Si tout le monde connait la place de la Bastille, sa Colonne de Juillet et son Génie de la Liberté, beaucoup ignorent que c’est … un éléphant qui devrait trôner au centre de la place.

Tout commence en 1808. Napoléon veut une fontaine gigantesque à Paris ! Reste à lui trouver un emplacement. La place de l’Etoile est d’abord choisie puisque, initialement, l’Empereur voulait ériger l’Arc de Triomphe à la Bastille. Finalement c’est sur la place de la Bastille qu’il décide en 1810 d’élever « une fontaine de la forme d’un éléphant en bronze, fondue avec les canons pris sur les Espagnols insurgés. Cet éléphant sera chargé d’une tour et […] l’eau jaillira de sa trompe ». L’éléphant doit être terminé pour le 2 décembre 1811. Les architectes se mettent au travail, mais seul le soubassement est érigé selon les plans prévus. Finalement, en 1813, on y ajoute une maquette en plâtre, grandeur nature. Après la chute de Napoléon, l’éléphant, emblème impérial, est abandonné, et le 4 juillet 1815 les travaux sont suspendus. Des années passent, sans qu’aucun autre projet d’embellissement de la place de la Bastille ne soit réalisé. La maquette de l’éléphant se dégrade rapidement. En 1831, il est toujours là, gardé par un fonctionnaire nommé Levasseur, qui loge dans une des pattes de l’animal pour empêcher les voleurs de s’y installer. Le pachyderme de plus en plus délabré ne se visite plus.
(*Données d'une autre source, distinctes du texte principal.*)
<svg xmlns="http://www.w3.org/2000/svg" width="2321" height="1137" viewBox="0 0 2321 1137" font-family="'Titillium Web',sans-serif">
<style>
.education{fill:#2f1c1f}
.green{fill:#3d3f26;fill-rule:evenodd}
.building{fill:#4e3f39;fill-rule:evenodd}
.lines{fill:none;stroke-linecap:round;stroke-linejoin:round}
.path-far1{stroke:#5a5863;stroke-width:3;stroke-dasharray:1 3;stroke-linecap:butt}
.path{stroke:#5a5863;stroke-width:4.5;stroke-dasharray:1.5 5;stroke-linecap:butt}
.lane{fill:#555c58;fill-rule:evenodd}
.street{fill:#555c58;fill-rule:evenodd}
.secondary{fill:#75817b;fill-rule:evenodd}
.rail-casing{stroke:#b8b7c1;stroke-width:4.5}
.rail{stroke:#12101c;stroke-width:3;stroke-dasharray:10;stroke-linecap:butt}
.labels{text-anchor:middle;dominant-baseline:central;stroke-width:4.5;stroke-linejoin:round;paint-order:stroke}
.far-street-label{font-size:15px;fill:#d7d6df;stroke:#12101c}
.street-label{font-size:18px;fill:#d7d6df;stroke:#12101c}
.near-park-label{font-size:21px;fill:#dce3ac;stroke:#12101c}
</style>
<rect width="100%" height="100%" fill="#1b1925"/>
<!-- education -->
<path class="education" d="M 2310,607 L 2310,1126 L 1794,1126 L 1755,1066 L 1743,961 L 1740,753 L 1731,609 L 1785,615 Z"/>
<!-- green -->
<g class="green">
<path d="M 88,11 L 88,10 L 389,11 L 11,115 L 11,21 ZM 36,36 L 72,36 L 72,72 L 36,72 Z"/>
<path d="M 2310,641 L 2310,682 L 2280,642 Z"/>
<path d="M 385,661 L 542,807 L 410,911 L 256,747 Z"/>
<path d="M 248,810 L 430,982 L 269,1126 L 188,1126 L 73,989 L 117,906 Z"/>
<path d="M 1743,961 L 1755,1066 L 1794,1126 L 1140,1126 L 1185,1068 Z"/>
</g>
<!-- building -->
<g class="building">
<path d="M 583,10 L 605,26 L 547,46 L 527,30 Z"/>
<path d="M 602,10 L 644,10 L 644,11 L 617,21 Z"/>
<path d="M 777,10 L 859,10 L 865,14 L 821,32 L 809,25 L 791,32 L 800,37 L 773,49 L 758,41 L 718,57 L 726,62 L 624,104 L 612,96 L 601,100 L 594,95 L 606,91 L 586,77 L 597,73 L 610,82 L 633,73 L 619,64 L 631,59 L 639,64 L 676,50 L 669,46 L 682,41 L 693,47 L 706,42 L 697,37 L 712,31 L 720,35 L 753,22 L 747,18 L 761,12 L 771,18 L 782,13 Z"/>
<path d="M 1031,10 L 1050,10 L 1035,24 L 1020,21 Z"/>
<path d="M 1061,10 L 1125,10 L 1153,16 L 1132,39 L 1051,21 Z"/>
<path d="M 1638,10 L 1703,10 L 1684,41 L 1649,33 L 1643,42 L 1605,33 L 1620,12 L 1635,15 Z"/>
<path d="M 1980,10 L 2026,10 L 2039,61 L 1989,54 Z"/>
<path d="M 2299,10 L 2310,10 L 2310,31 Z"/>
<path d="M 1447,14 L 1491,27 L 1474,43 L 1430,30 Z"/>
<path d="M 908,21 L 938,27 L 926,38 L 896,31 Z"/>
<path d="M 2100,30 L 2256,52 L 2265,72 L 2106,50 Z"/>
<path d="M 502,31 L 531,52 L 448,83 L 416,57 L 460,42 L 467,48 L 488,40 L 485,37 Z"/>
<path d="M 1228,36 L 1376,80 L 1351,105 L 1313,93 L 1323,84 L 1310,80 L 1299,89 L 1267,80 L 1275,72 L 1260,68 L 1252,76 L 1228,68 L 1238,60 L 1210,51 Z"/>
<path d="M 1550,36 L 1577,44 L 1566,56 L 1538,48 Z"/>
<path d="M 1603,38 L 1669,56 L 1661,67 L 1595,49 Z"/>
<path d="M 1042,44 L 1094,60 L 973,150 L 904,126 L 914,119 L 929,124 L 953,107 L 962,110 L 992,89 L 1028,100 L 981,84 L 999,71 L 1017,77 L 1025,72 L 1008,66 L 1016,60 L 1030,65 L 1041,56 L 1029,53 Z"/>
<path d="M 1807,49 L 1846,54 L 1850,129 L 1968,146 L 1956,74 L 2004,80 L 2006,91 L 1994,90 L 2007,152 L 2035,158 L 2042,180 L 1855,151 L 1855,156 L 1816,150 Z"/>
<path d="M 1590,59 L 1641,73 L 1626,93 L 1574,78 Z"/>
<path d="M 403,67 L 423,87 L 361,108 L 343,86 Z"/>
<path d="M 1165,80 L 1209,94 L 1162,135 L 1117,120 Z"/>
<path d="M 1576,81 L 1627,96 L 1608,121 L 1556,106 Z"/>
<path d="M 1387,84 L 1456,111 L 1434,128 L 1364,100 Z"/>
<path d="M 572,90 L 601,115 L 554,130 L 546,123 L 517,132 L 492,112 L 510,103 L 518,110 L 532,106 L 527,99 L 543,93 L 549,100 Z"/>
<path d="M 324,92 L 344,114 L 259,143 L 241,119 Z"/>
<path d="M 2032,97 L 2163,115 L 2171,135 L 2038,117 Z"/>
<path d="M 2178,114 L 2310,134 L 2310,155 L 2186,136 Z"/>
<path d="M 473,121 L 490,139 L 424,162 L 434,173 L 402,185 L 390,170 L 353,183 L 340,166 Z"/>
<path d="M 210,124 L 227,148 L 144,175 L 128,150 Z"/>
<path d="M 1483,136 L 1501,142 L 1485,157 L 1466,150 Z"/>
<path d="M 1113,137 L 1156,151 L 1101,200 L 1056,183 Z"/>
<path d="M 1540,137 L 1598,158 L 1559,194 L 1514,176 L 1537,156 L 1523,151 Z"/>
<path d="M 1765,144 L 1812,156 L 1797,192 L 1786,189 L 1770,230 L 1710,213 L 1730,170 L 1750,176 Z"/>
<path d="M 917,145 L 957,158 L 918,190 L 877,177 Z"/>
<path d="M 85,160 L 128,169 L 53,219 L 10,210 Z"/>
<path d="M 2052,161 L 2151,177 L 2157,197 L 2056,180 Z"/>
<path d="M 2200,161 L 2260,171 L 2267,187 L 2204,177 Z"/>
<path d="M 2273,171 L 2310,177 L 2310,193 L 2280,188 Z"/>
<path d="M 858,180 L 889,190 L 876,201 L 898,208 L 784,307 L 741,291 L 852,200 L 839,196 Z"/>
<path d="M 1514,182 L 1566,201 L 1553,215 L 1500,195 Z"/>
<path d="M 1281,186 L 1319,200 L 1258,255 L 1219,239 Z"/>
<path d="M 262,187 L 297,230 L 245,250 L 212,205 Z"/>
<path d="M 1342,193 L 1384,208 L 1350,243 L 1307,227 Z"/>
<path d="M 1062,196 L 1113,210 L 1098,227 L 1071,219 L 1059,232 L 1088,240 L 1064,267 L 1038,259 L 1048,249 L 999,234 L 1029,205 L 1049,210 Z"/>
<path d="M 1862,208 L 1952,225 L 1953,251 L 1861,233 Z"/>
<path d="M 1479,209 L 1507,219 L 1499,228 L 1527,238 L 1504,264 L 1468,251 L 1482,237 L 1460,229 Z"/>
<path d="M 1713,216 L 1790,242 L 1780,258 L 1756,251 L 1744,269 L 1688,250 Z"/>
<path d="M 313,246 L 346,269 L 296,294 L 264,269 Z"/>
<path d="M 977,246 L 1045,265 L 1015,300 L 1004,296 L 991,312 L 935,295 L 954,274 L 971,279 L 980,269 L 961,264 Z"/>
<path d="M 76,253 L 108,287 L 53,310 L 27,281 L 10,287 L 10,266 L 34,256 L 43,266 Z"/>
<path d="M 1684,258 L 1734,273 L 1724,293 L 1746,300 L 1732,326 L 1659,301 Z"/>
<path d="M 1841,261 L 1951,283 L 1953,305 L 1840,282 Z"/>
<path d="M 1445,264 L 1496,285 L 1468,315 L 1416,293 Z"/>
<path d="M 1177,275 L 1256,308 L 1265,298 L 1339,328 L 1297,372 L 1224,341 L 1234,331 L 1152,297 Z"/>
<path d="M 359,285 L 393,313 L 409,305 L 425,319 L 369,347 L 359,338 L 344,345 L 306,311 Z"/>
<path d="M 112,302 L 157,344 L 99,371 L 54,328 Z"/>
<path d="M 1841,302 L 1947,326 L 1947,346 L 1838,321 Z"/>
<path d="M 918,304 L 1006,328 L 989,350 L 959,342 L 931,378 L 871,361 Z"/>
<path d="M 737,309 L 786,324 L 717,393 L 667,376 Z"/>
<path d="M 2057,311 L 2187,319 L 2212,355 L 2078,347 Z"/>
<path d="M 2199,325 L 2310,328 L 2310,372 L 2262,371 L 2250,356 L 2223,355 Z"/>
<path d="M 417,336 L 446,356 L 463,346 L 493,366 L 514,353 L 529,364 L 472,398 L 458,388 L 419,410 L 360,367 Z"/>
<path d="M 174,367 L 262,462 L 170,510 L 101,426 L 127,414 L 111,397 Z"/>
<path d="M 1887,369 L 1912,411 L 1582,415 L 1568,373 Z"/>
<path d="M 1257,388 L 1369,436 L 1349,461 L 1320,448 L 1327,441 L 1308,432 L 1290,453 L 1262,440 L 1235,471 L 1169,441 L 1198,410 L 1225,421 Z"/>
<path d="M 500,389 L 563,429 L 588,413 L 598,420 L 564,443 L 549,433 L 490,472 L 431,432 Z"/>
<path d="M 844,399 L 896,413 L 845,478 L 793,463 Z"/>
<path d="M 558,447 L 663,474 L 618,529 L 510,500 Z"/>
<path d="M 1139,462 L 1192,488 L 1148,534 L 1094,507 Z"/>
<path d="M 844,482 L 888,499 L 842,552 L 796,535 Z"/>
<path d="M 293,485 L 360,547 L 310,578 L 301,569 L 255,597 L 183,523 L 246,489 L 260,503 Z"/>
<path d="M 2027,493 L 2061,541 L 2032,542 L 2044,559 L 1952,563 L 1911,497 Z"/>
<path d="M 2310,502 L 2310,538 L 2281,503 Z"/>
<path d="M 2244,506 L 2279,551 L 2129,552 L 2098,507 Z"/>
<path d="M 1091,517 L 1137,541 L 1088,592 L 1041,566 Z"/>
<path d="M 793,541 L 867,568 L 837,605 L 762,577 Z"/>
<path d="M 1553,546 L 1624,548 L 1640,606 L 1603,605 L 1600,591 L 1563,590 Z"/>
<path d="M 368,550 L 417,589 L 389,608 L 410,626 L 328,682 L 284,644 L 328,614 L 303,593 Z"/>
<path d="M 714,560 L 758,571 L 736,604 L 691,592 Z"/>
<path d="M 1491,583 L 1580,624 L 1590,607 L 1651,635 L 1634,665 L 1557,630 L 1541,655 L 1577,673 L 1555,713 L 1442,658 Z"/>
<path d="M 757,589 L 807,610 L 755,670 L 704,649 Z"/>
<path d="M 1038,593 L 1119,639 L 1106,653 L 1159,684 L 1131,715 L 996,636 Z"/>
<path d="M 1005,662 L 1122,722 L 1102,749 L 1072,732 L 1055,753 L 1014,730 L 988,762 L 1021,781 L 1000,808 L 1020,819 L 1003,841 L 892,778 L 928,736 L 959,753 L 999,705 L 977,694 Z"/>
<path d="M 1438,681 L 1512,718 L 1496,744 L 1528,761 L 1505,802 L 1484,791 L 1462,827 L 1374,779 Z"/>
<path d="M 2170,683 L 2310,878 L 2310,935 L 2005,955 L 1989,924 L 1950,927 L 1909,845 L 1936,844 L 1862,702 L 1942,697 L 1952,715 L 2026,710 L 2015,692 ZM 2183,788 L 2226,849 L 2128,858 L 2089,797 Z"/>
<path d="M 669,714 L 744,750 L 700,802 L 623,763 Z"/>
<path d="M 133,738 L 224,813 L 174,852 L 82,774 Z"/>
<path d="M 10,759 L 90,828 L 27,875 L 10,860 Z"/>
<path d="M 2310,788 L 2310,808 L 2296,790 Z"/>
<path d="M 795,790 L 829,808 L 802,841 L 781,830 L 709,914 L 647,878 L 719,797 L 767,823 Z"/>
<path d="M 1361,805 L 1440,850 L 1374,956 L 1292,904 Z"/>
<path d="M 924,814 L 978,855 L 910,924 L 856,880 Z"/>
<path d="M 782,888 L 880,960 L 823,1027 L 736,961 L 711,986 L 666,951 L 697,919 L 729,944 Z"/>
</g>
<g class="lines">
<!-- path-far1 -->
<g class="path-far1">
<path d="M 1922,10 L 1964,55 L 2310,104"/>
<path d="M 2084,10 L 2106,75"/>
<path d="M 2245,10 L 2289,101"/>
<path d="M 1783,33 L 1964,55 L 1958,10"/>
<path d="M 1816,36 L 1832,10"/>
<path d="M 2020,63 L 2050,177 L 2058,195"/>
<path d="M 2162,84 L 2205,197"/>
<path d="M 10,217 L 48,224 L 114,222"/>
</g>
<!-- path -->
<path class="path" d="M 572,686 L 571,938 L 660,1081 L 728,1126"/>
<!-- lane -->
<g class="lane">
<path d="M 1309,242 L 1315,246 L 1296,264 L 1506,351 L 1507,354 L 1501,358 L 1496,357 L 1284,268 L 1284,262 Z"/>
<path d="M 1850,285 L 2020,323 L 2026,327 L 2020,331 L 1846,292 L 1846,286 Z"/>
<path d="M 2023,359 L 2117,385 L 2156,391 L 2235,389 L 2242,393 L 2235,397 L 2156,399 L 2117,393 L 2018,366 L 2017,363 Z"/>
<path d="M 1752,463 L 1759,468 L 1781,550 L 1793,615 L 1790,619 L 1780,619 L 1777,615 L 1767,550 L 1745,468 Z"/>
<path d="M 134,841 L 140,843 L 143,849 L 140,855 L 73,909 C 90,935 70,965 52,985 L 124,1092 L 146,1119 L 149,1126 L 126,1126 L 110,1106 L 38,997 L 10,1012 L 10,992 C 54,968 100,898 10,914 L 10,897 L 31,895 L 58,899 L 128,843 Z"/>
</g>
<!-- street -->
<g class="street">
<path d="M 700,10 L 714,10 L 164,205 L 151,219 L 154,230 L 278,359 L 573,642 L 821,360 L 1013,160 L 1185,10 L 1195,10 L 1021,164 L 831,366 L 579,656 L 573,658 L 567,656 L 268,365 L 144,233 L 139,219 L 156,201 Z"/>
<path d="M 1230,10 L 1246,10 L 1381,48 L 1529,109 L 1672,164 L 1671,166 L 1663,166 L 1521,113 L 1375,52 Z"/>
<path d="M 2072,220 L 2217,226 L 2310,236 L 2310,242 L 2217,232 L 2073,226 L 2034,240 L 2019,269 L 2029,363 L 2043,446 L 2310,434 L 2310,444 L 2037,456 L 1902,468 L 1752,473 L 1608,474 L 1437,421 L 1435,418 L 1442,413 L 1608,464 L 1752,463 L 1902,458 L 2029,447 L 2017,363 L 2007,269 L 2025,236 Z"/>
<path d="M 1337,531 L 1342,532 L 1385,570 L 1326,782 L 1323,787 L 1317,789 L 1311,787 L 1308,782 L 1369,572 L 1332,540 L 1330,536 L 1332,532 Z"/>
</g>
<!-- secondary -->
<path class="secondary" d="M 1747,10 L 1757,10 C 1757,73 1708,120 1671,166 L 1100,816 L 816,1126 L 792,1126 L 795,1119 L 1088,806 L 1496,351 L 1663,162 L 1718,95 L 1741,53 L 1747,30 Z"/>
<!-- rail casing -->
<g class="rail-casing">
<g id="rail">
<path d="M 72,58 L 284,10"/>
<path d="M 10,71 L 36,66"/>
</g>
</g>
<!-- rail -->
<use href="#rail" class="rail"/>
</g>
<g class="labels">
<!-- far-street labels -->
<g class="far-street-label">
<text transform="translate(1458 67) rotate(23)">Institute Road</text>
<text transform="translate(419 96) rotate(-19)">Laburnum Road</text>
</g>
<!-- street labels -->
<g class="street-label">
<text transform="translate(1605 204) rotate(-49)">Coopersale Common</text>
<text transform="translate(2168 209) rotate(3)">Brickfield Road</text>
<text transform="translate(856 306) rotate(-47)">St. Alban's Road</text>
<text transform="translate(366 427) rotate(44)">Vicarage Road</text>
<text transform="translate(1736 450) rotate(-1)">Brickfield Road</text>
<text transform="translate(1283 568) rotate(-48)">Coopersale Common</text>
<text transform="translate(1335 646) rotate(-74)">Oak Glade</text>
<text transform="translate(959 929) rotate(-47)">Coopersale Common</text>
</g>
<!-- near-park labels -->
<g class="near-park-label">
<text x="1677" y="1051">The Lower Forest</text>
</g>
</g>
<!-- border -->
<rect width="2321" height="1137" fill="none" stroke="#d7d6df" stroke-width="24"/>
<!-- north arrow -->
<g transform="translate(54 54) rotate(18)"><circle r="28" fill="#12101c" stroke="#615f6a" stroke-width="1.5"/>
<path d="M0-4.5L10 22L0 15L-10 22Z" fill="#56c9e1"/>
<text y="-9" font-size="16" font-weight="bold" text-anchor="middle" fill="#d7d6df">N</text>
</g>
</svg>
Les enfants du quartier en font leur terrain de jeu. Il sera même immortalisé par Victor Hugo dans une scène des Misérables située en 1832, où il sert d’abri à Gavroche. La carcasse n’est démontée qu’en juillet 1846. On raconte que des ruines de l’animal s’échappèrent alors des hordes de rats, qui terrorisèrent le quartier durant des semaines. Son soubassement sert aujourd’hui de base à la colonne de Juillet.